In his first action, Vernon conducted operations with an elite Marine unit that specialized in light infantry amphibious assaults. The unit, known as Marine Raiders, or Carlson’s Raiders, operated out of New Caledonia, Vernon’s third deployment in the theater after stops in New Zealand and Australia.

Vernon recalls the night he was ordered to board a submarine on a mission to rescue a lawyer imprisoned in the Philippines by the Imperial Japanese Army. The man was a close friend of Ferdinand Marcos, a resistance fighter who later became president of the island nation, Vernon said.

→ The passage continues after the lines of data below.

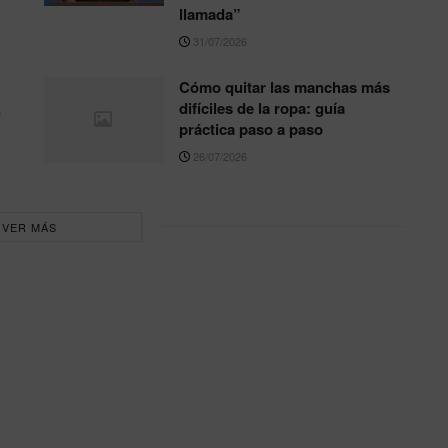
llamada”
31/07/2026
Cómo quitar las manchas más
,
difíciles de la ropa: guía
práctica paso a paso
26/07/2026
VER MÁS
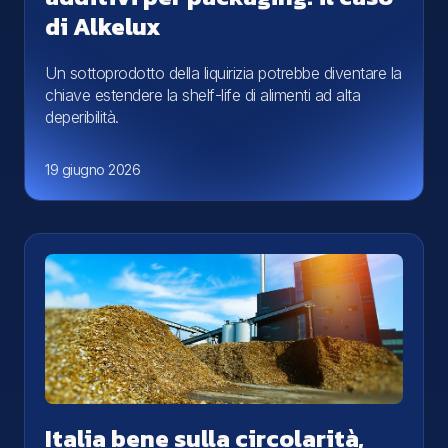
di Alkelux
Un sottoprodotto della liquirizia potrebbe diventare la
chiave estendere la shelf-life di alimenti ad alta
deperibilità.
19 giugno 2026
Italia bene sulla circolarità,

The rescue mission had Vernon and another raider, armed only with razor wire, paddle a rubber raft from the sub to shore, eliminate resistance and retrieve the lawyer from a building where he was being held.

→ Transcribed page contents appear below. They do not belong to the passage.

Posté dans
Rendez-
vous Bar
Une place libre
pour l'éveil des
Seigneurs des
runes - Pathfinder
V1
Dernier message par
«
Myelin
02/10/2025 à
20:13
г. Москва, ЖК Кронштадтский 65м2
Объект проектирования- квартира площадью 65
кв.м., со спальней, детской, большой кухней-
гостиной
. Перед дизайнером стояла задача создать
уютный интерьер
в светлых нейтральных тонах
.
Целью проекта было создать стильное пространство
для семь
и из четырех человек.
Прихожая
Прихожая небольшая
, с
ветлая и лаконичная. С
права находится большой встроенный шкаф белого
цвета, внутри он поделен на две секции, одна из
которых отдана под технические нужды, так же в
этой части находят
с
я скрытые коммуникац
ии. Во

A Japanese soldier in the wrong place at the wrong time paid the ultimate price when Vernon wrapped a wire around his neck and squeezed hard.

“I took his head off,” Vernon said.

In the mid-1980s, Vernon returned to the Philippines, and in a surprise organized by the Marines, met again with the lawyer he rescued so many years in the past. After an emotional greeting, Vernon said the lawyer loaned him the use of his limousine for the day.

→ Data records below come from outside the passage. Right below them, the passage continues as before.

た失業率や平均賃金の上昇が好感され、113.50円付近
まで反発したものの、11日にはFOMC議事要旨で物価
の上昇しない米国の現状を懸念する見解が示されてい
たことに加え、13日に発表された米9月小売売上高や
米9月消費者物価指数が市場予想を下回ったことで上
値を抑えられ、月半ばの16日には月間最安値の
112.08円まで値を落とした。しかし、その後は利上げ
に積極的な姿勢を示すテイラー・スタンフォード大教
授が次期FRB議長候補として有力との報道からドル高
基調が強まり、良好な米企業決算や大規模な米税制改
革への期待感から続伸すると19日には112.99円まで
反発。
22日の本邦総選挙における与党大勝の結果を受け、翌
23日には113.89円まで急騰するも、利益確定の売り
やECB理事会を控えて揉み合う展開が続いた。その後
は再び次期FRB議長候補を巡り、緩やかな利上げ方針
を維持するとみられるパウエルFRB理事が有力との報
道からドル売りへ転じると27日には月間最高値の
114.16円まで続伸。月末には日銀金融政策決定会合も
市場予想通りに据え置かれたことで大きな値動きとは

Vernon fought in the U.S. offensive that jumped from island to island, avoiding areas where Japanese forces were most concentrated. He fought at Guadalcanal, Bougainville, Tarawa and Iwo Jima, taking part in some of the most violent battles of the war.

“At Guadalcanal, we were literally firing Howitzers at each other from point-blank range,” he said.

A photo of his machine gun platoon holding up a blood-stained Japanese flag captured from a fleeing soldier holds a central position on a wall of photographs.

He recalls when his sergeant at Bougainville told him he expected to die in the assault but not before he kicked every one of their butts off the boat and up the beach.

At his unit landed, Vernon watched as the sergeant, standing thigh-deep in the sea, urged his troops to shore then took an artillery shell in the groin, killing him almost instantly.

“We lost a lot of good people,” Vernon said.

At Iwo Jima, Vernon’s 3rd Marine Division took the island’s heavily fortified airfield March 9, 1945, after several days of intense fighting that killed nearly 7,000 Marines and 18,000 Japanese, according to  U.S. Navy reports.

Vernon served in one of two machine gun platoons deployed to keep the Japanese army at bay as bombers landed and took off from the landing strip below Mount Surabachi.

He witnessed much carnage but claims he suffered no ill effects, nothing like the post-traumatic stress disorder sustained by so many soldiers returning from service in Iraq and Afghanistan.

Following the war, Vernon worked nearly 20 years as a railroad engineer and almost 40 more as a school teacher. He raised two children with his wife, Charlotte, a friend since first grade.

He said he doesn’t attend reunions of his unit and doesn’t keep track of his old war buddies. He set those connections aside when his service was complete.

“I did my job, I served my country and it was done. It was time to move on to other things.”

In the present day, Vernon more resembles Wayne in “True Grit.” He possesses the same rugged looks as the Duke, a telltale sign of their active lives.

Like Wayne in the film, Vernon faces physical challenges brought on by age, but finds a way to prevail. Vernon’s right leg was removed from just above the knee in 2009 due to poor circulation caused by a 1949 auto accident. Instead of a patch over his eye, he wears a bandage over his nose.

Wayne was terminal with lung cancer when he performed the final stunt in “True Grit,” jumping a three-rail fence because another character told him he was too old and fat to do it.

“Well, come see a fat, old man sometime,” Wayne gloated, turning and galloping off into the sunset.

Vernon, 85, embraces his current-day challenges with the same kind of humor and stubbornness. He is working to lose weight and gain strength so he can wear his new motorized prosthesis, which is currently propped in the corner of his living room.

He said he’s not ready for the electronic leg yet, but if history means anything, he’ll overcome that hurdle too.